Problem requirements: Which lines of the listing below contain the word "white"? Gather each one and copy it out in full.

⁂

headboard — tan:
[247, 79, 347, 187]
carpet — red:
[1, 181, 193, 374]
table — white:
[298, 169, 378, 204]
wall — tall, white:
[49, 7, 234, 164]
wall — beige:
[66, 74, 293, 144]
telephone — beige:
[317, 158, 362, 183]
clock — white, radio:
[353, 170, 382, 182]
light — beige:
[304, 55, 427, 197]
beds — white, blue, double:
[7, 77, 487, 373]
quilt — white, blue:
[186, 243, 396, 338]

⁂

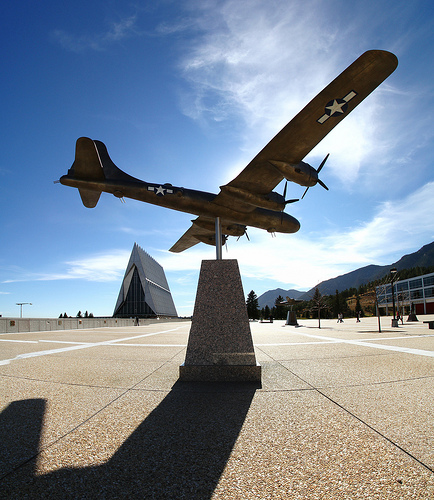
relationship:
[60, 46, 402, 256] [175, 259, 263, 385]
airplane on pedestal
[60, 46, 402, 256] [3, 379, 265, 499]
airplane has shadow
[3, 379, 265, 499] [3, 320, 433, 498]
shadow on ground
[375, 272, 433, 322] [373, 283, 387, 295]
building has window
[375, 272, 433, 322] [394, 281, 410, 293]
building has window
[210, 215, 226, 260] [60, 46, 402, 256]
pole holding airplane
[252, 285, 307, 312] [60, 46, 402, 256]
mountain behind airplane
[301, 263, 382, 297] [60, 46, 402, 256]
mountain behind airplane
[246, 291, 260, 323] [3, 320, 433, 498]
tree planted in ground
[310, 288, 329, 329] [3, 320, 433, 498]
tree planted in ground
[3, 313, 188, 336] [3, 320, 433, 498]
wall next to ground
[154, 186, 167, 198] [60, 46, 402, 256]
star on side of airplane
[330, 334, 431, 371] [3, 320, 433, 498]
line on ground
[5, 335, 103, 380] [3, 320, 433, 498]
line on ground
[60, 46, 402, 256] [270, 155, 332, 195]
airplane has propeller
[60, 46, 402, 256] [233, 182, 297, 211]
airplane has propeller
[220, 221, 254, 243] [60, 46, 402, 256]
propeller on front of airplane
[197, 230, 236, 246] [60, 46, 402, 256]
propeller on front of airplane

⁂

Response for this exercise:
table — white:
wall — tall, white:
clock — white, radio:
beds — white, blue, double:
quilt — white, blue:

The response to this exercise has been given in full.